Saved data entries:
= Beginning of Section =

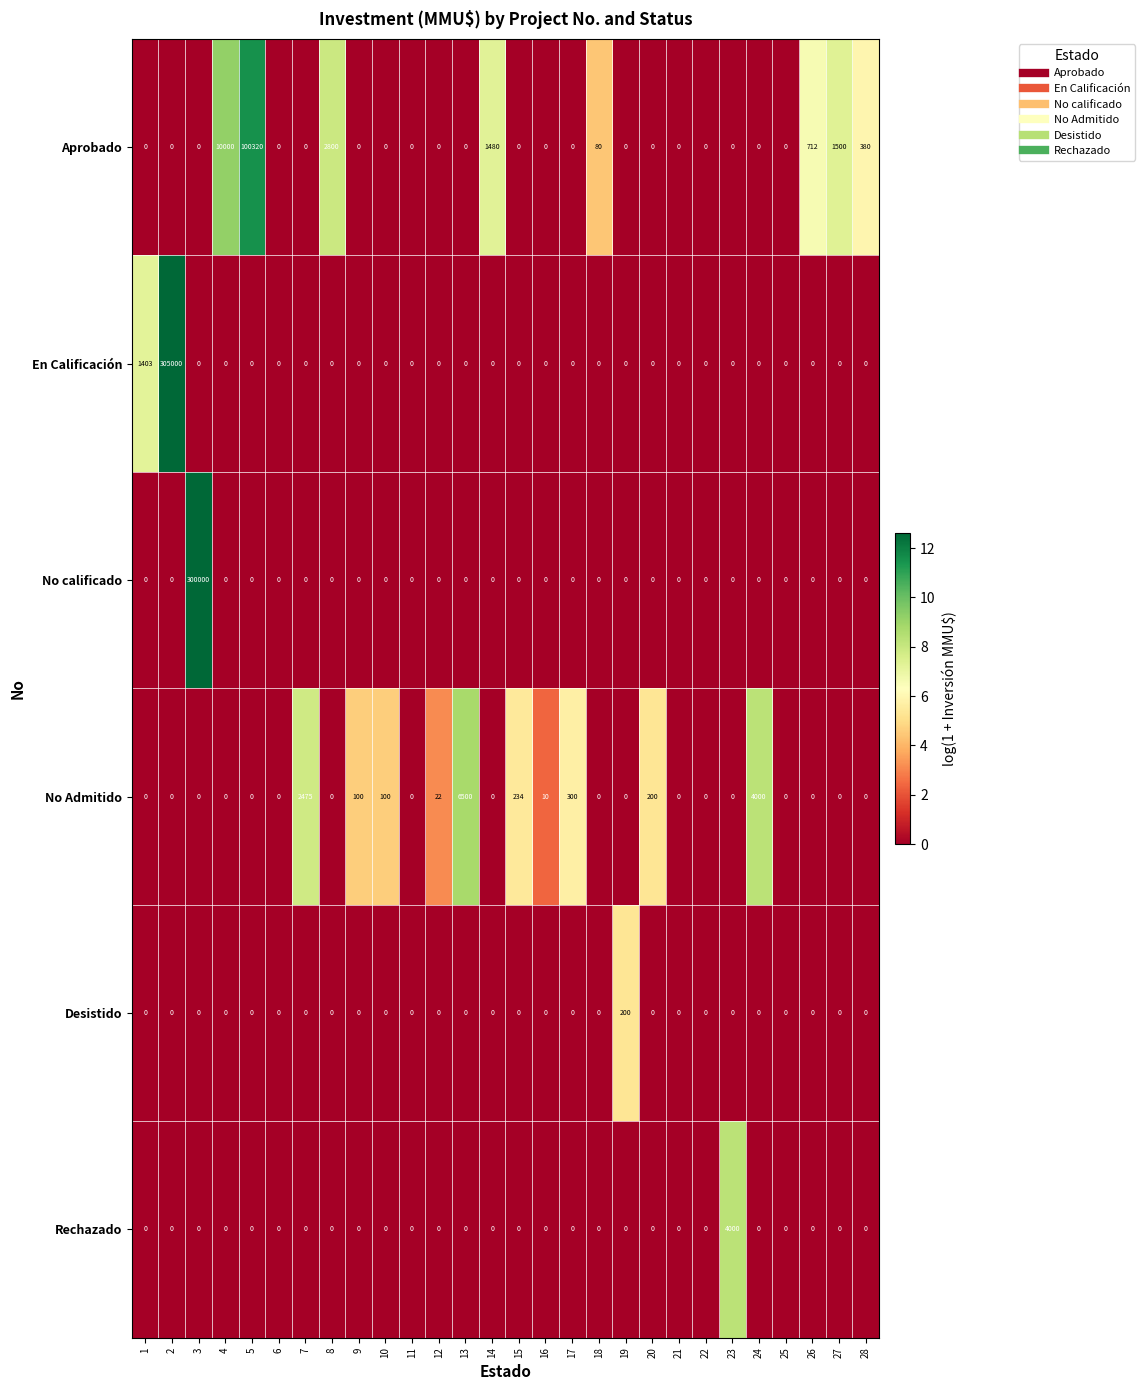

What is the sum of all No Admitido values?

13941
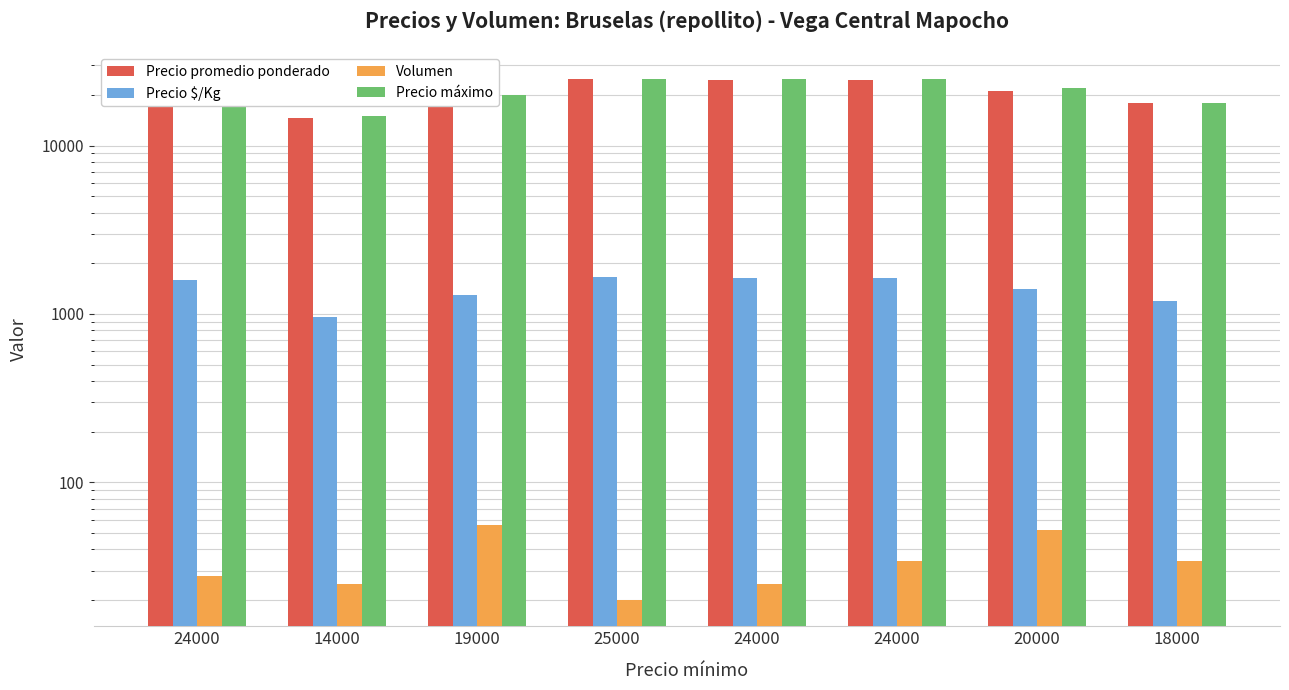

Reading left to right, extract all data points from this chart.

Precio promedio ponderado: 24000	14480	19500	25000	24520	24500	21000	18000
Precio $/Kg: 1600	965	1300	1667	1635	1633	1400	1200
Volumen: 28	25	56	20	25	34	52	34
Precio máximo: 24000	15000	20000	25000	25000	25000	22000	18000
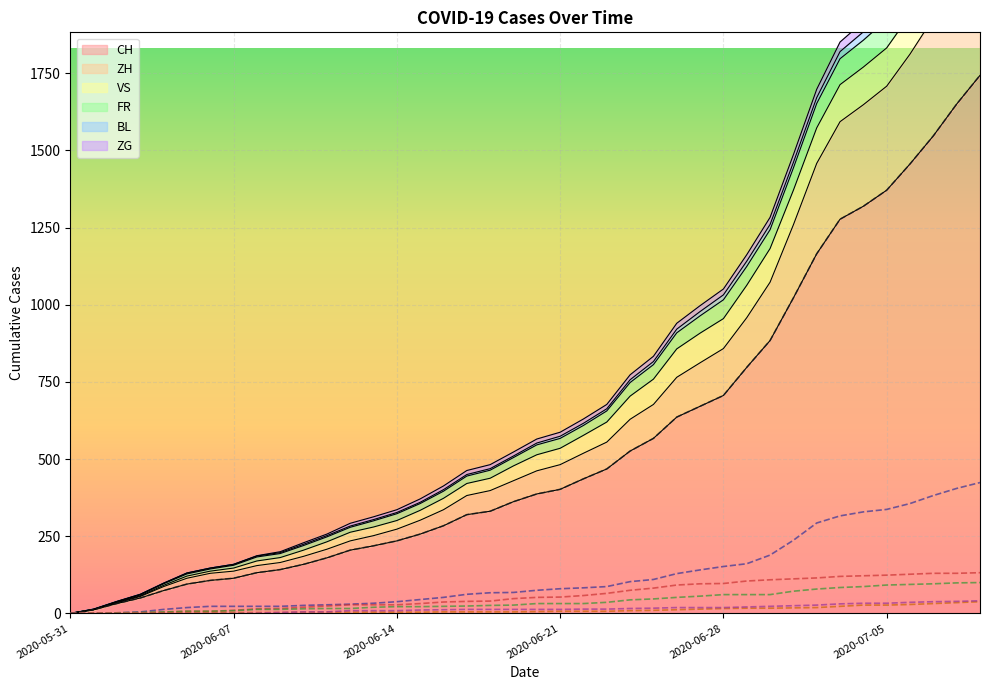

How many lines are shown in the chart?

6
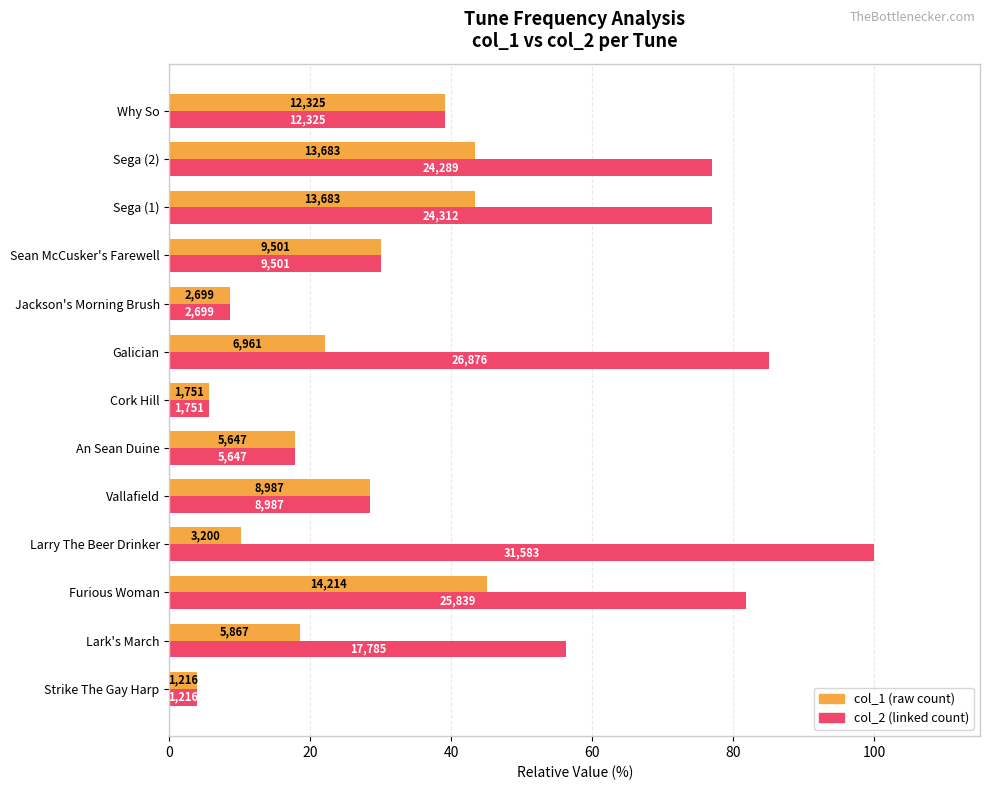

How many distinct data groups are displayed?

2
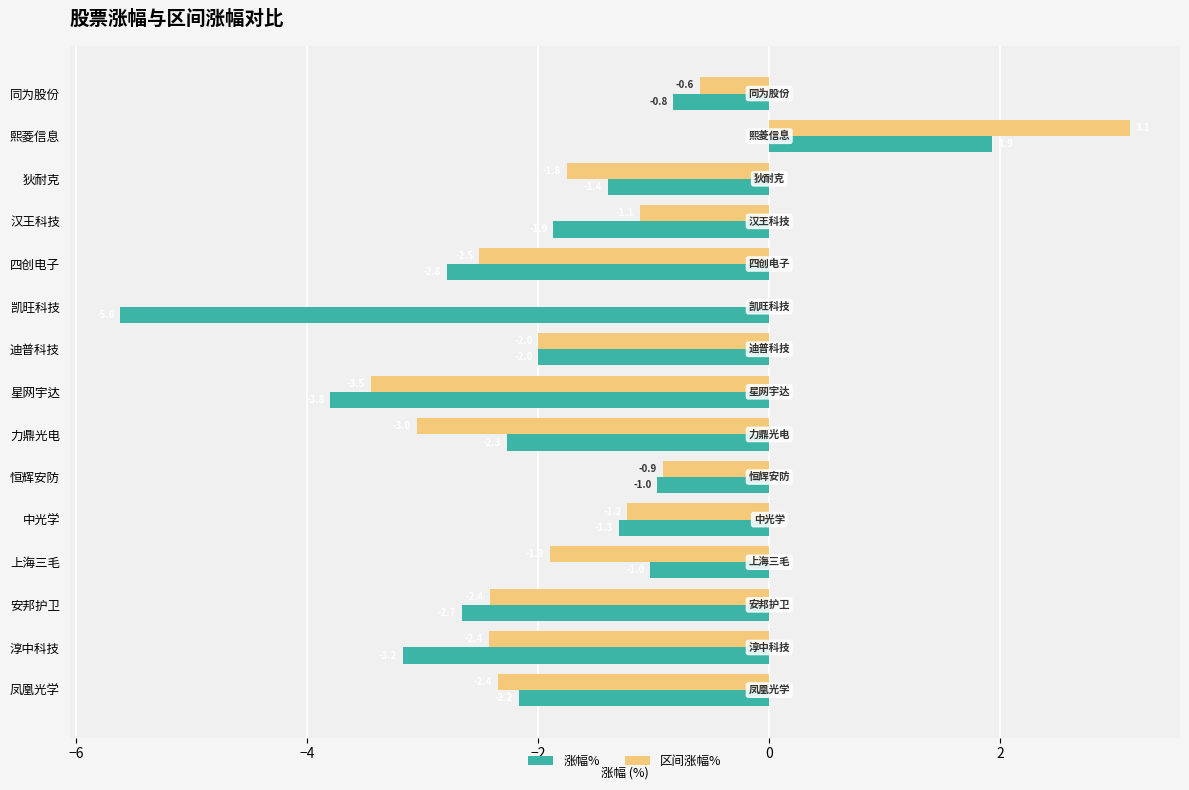

How many positive values does the 涨幅% series have?

1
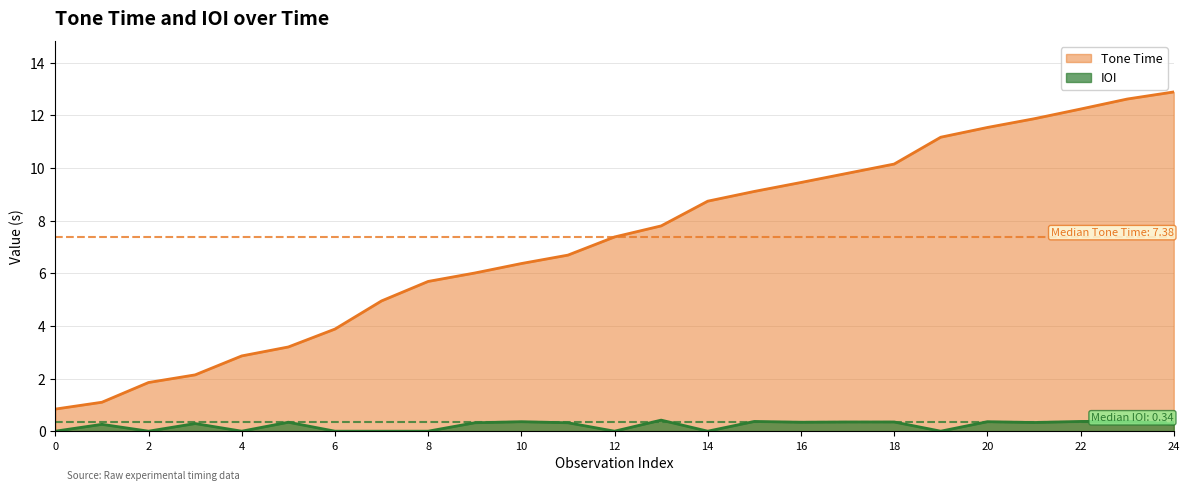

True or false: Tone Time has a value of 11.2 at 11.17.

True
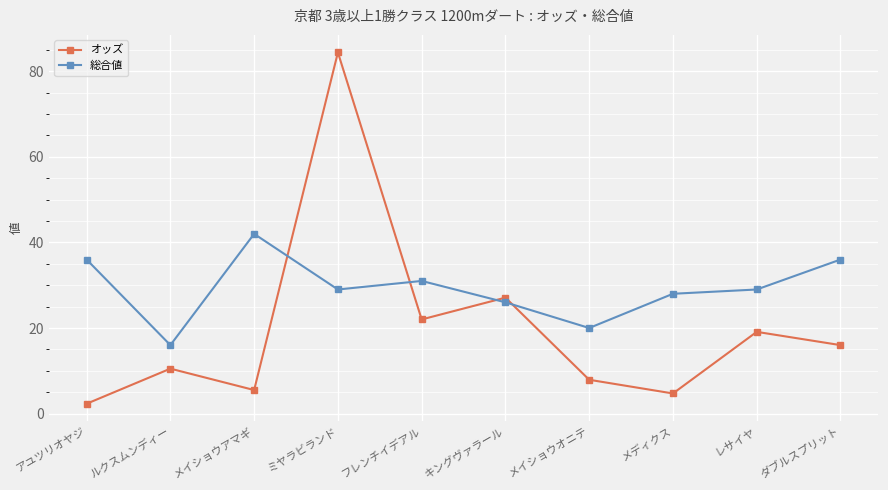

What are all the series names shown in the legend?

オッズ, 総合値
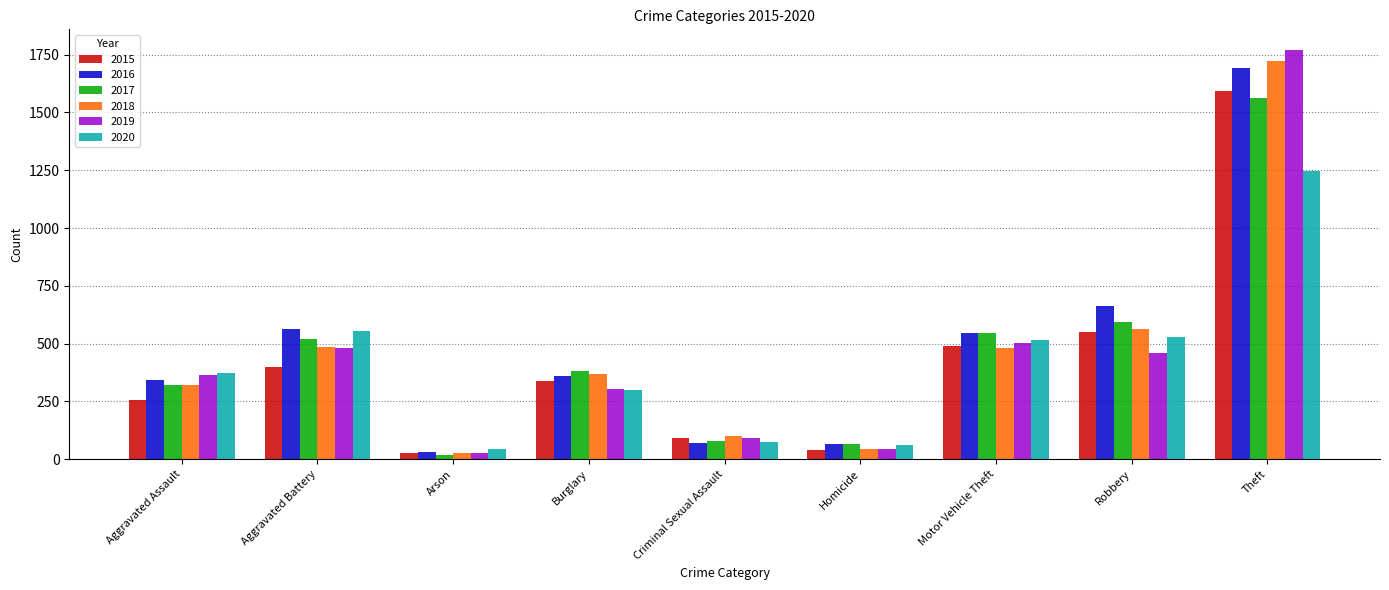

How many distinct data groups are displayed?

6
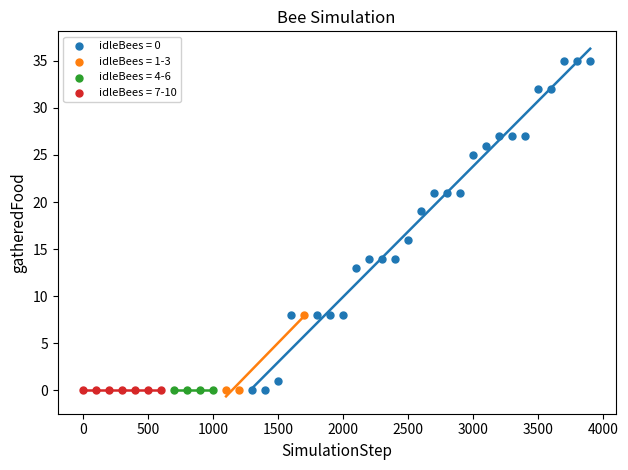

Which series reaches the maximum Y coordinate?

idleBees = 0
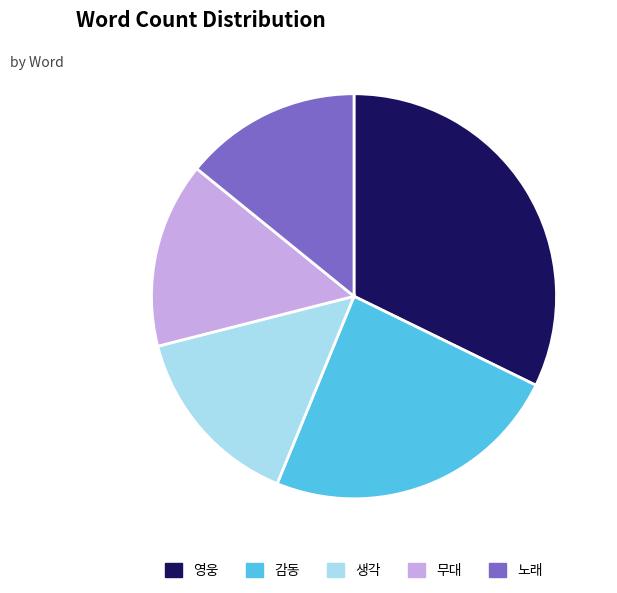

Do 감동 and 무대 together represent more than half of the pie?

No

= End of Section =

● TASK ITEM
Swap "distinct data groups" for "separate data series" throughout the listing above and keep everything else the same. Omit the pictures from your output.

● COMPLETED TASK
What is the sum of all No Admitido values?

13941

Reading left to right, extract all data points from this chart.

Precio promedio ponderado: 24000	14480	19500	25000	24520	24500	21000	18000
Precio $/Kg: 1600	965	1300	1667	1635	1633	1400	1200
Volumen: 28	25	56	20	25	34	52	34
Precio máximo: 24000	15000	20000	25000	25000	25000	22000	18000

How many lines are shown in the chart?

6

How many separate data series are displayed?

2

How many positive values does the 涨幅% series have?

1

True or false: Tone Time has a value of 11.2 at 11.17.

True

What are all the series names shown in the legend?

オッズ, 総合値

How many separate data series are displayed?

6

Which series reaches the maximum Y coordinate?

idleBees = 0

Do 감동 and 무대 together represent more than half of the pie?

No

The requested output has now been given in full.